After participating in the collective film Chacun son cinéma to celebrate the 70th anniversary of Cannes, he directed The Ghost Writer (2010), based on the novel by Robert Harris, receiving a Silver Bear at the Berlinale. Carnage, adapted from Yasmina Reza’s play, starring Kate Winslet, Christoph Waltz, Jodie Foster and John C. Reilly, earned him another César for Best Adapted Screenplay and received a Golden Lion in Venice.

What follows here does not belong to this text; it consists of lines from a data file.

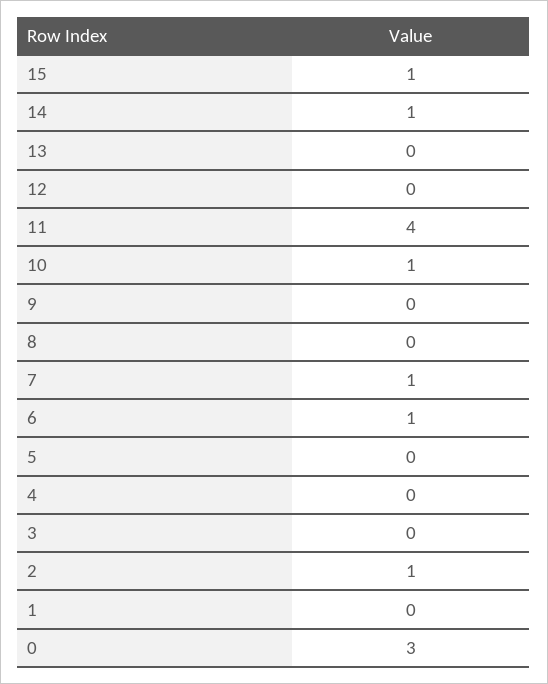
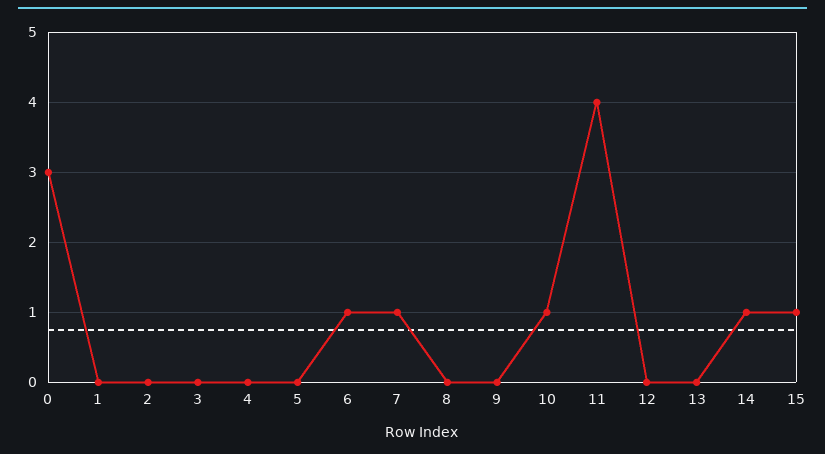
2: 1 -> 0

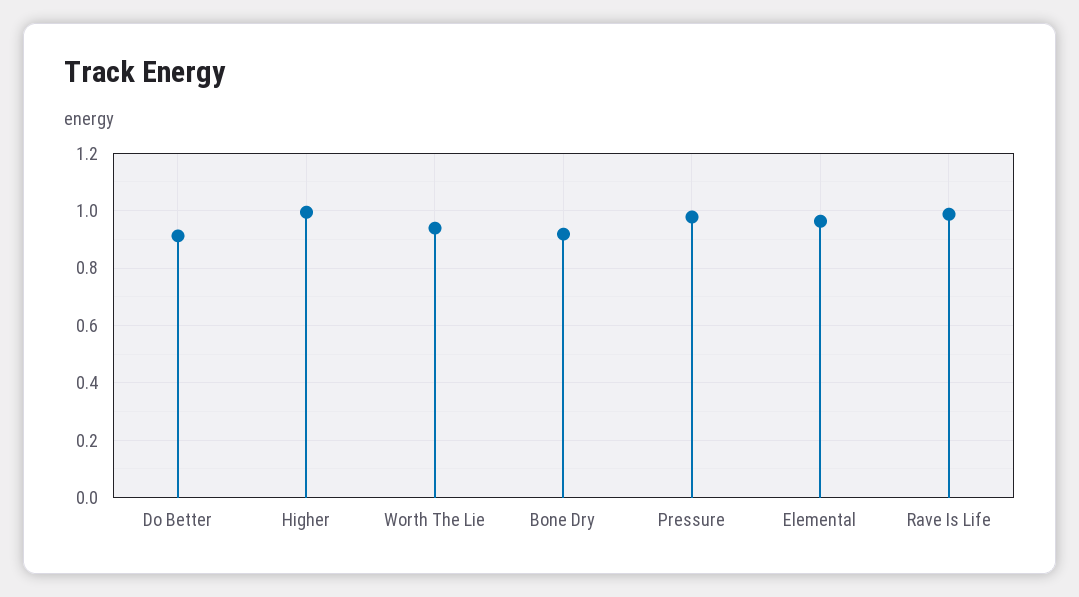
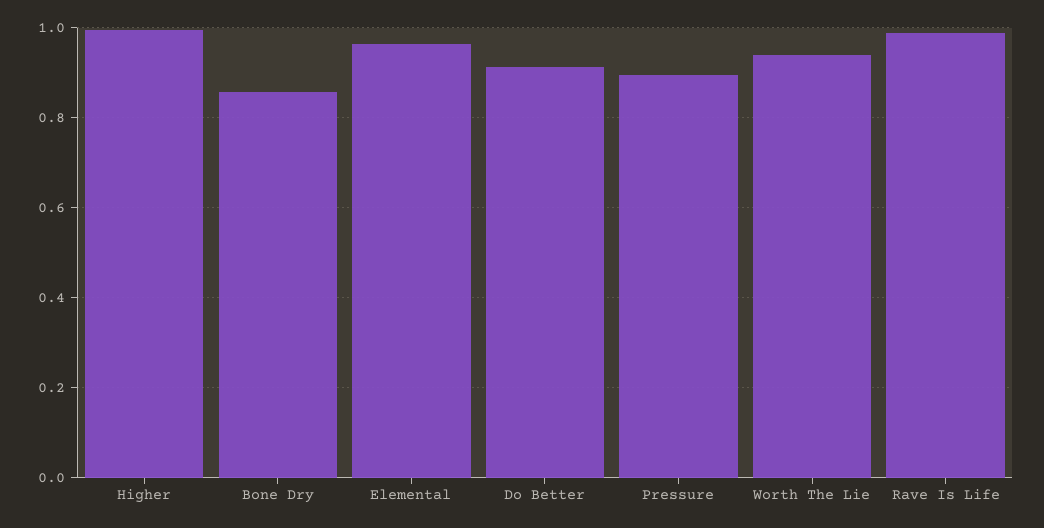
Bone Dry: 0.925 -> 0.86
Pressure: 0.975 -> 0.9

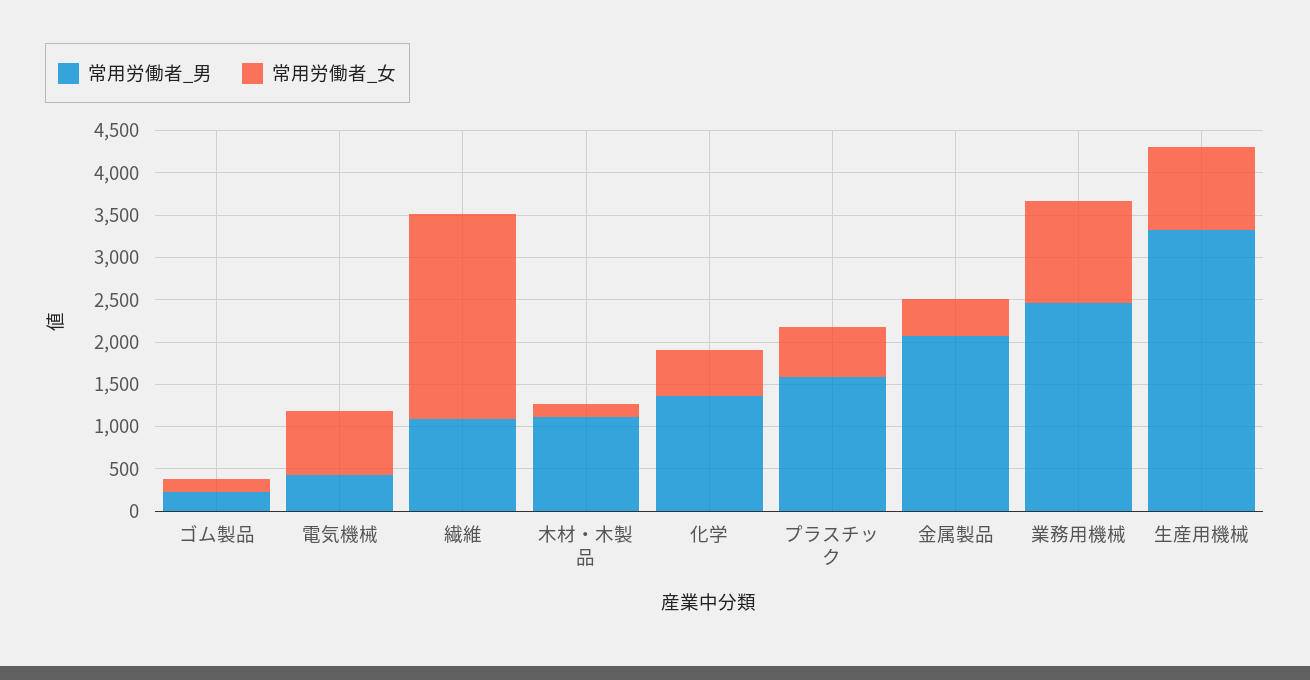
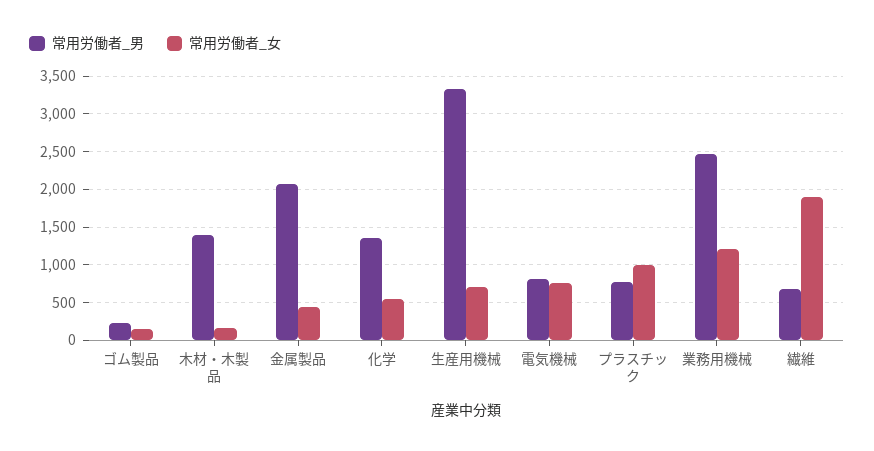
常用労働者_男, 電気機械: 400 -> 800
常用労働者_男, 繊維: 1100 -> 700
常用労働者_女, 繊維: 2400 -> 1900
常用労働者_男, 木材・木製品: 1100 -> 1400
常用労働者_男, プラスチック: 1600 -> 800
常用労働者_女, プラスチック: 600 -> 1000
常用労働者_女, 生産用機械: 1000 -> 700

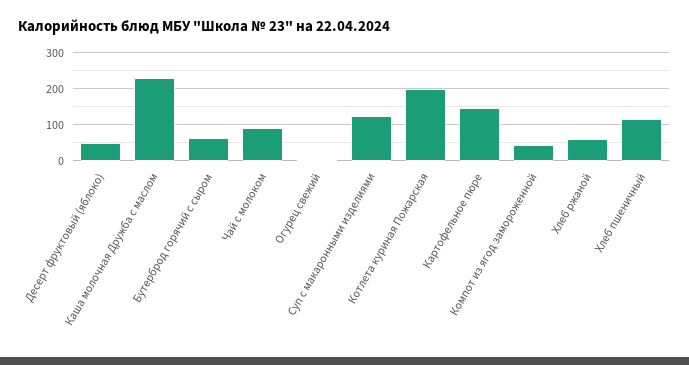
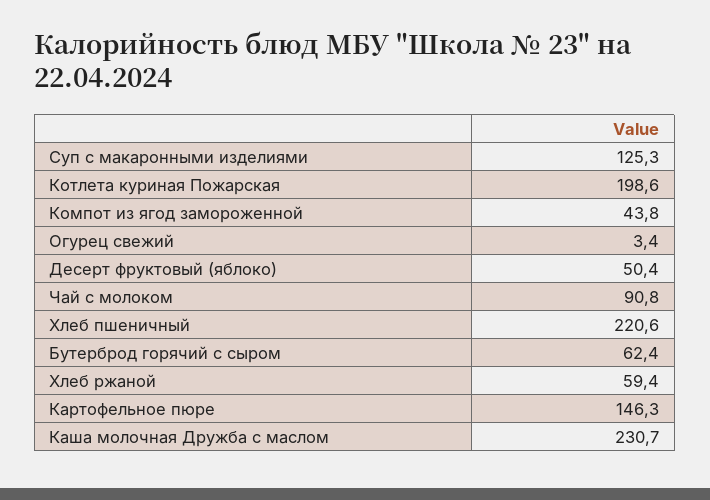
Хлеб пшеничный: 120 -> 220.6

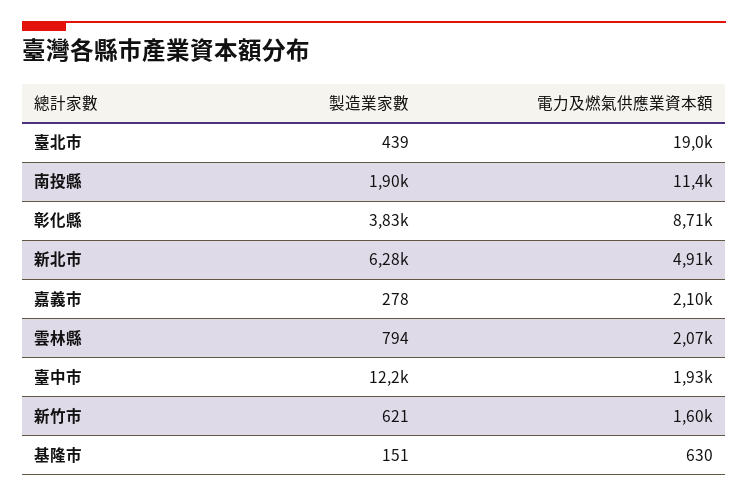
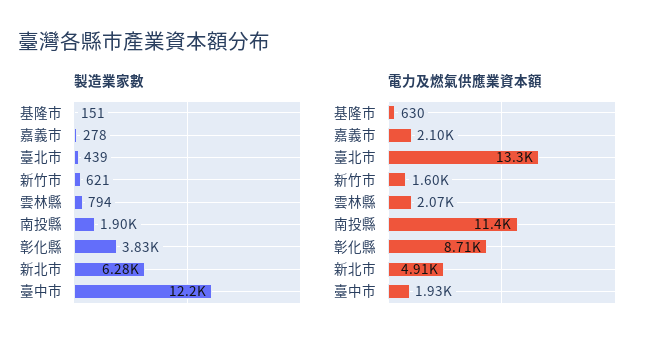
電力及燃氣供應業資本額, 臺北市: 19000 -> 13300

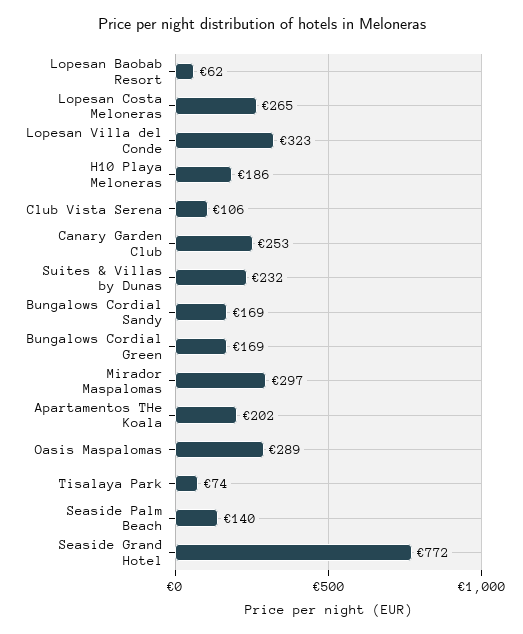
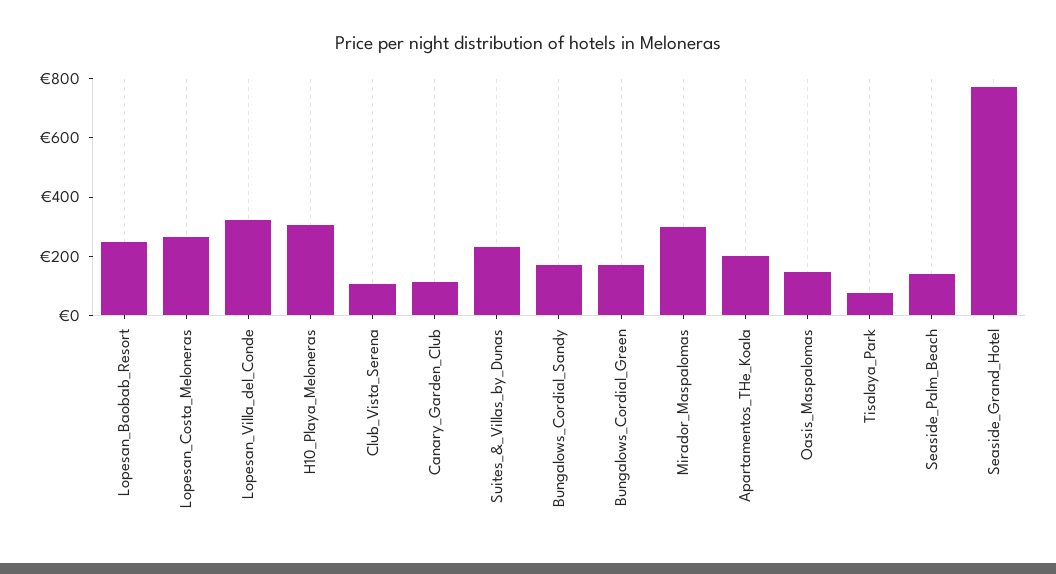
Lopesan Baobab Resort: 62 -> 250
H10 Playa Meloneras: 186 -> 300
Canary Garden Club: 253 -> 100
Oasis Maspalomas: 289 -> 150

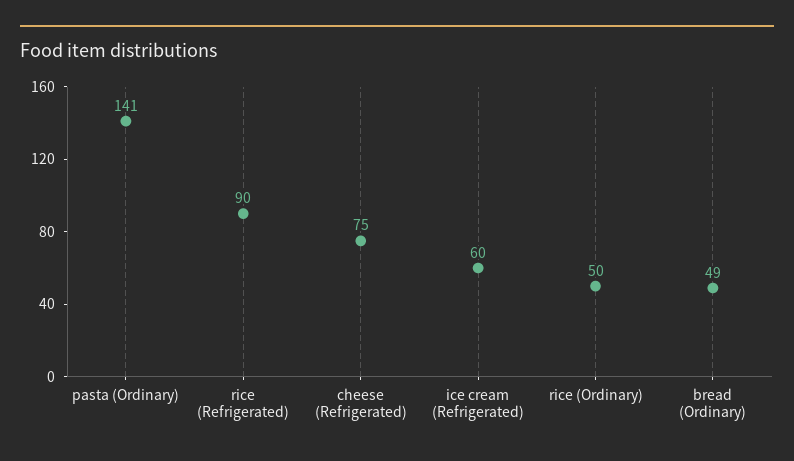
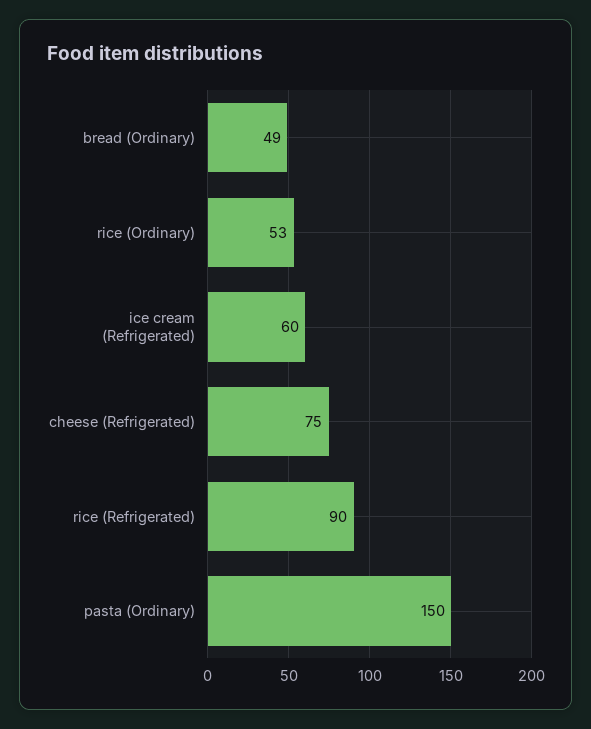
pasta (Ordinary): 141 -> 150
rice (Ordinary): 50 -> 53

In addition, he received a César for Best Director for his adaptation of David Ives’ play La Vénus à la fourrure (Venus in Fur, 2014). In 2017 he adapted Delphine de Vigan’s novel D’après une histoire vraie (Based on a True Story), starring Seigner and Eva Green. J’accuse (An Officer and a Spy, 2019), was his take on the Dreyfus Affair with Jean Dujardin. The film won the Silver Lion at Venice and the César Award for Best Director. His latest work, The Palace, was presented out of competition in Venice this year.
A member of the French Academy of Fine Arts since 1998, Roman Polanski directed Alban Berg’s opera Lulu at the Spoleto Festival in 1974, Verdi’s Rigoletto at the Munich Opera, and Offenbach’s Les Contes d’Hofmann at the Opéra Bastille in Paris. He also portrayed Mozart in Peter Shaffer’s Amadeus, first in Warsaw (1981) and then in Paris (1982).